Reproduce the forum thread between "if(score != I.score)" and "Giuliano Bertoletti.", inclusive, substituting "label" for every occurrence of "name".

» Document:
++++++++++++++++++++

Asp Forum - Re: Ranking algorithm

Victor Bazarov

10/16/2008 4:16:00 PM

Giuliano Bertoletti wrote:
> Hello,
>
> I'm looking for a clever way to solve this problem.
>
> Suppose I've been given M > N items, each one with a score associated.
> I need to extract the top N items, sorted by score (decreasing order).
>
> The point is that I would typically have M >> N (far greater than) and I
> cannot simply store all M items in memory and perform a sort operation.
>
> I need to process items on the fly, as soon as I see them.
>
> My best guess is to use a list and delete items at the end as soon as
> its size grows larger than N, but I have a linear time item insertion
> (to keep it properly sorted) which I would like to avoid if possible.
>
> Any suggestions ?

Start with an empty 'std::set' and after inserting another value, check
the size, and if it's greater than N, remove the first in the set. That
way you can always keep the size of the set equal to N, and have those
elements sorted. Insertion into a set is has O(log(N)), I believe.

V
--
Please remove capital 'A's when replying by e-mail
I do not respond to top-posted replies, please don't ask

23 Answers

Giuliano Bertoletti

10/16/2008 6:11:00 PM

Good. It seems to be working.

I just have to be carefull when defining the < operator since it has to
correctly handle different items with the same score.

For example:

======================= cut =======================

class CItem {
public:
char name[20];
int score;

public:
bool operator<(const CItem &I) const
{
// if i were to compare only scores, items with the same
// score would just overwrite one another.

if(score != I.score) return score < I.score;
return strcmp(name,I.name) < 0;
}
};

======================= cut =======================

Thank you

Regards,
Giuliano Bertoletti.

Victor Bazarov ha scritto:
> Giuliano Bertoletti wrote:
>> Hello,
>>
>> I'm looking for a clever way to solve this problem.
>>
>> Suppose I've been given M > N items, each one with a score associated.
>> I need to extract the top N items, sorted by score (decreasing order).

++++++++++++++++++++

» Material:
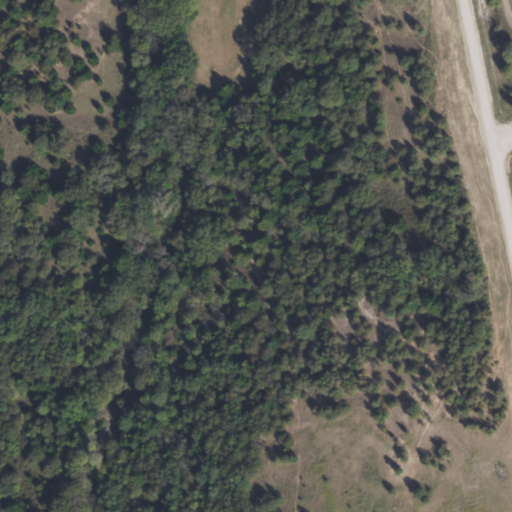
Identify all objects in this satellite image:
road: (490, 155)
road: (471, 178)
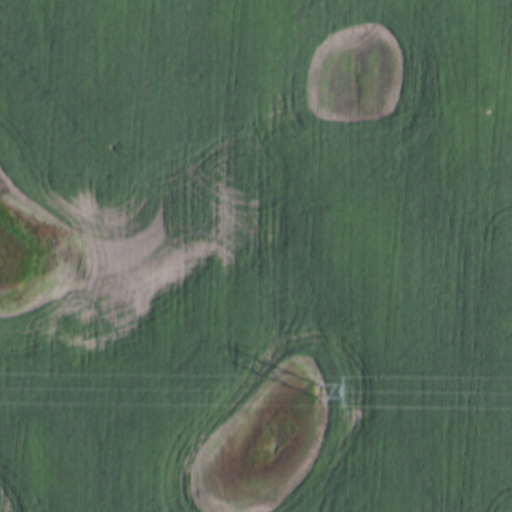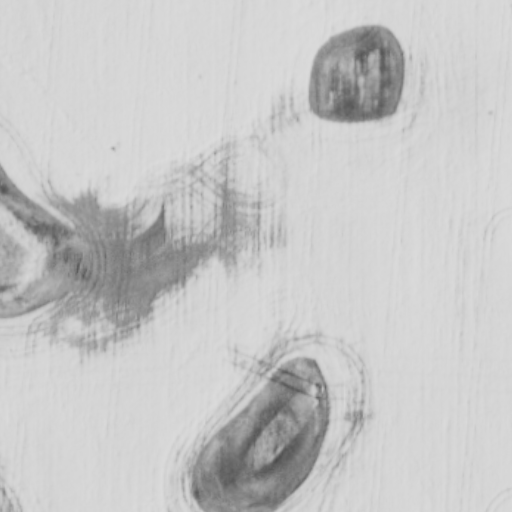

++++++++++++++++++++

» Correct output:
if(score != I.score) return score < I.score;
return strcmp(label,I.label) < 0;
}
};

======================= cut =======================

Thank you

Regards,
Giuliano Bertoletti.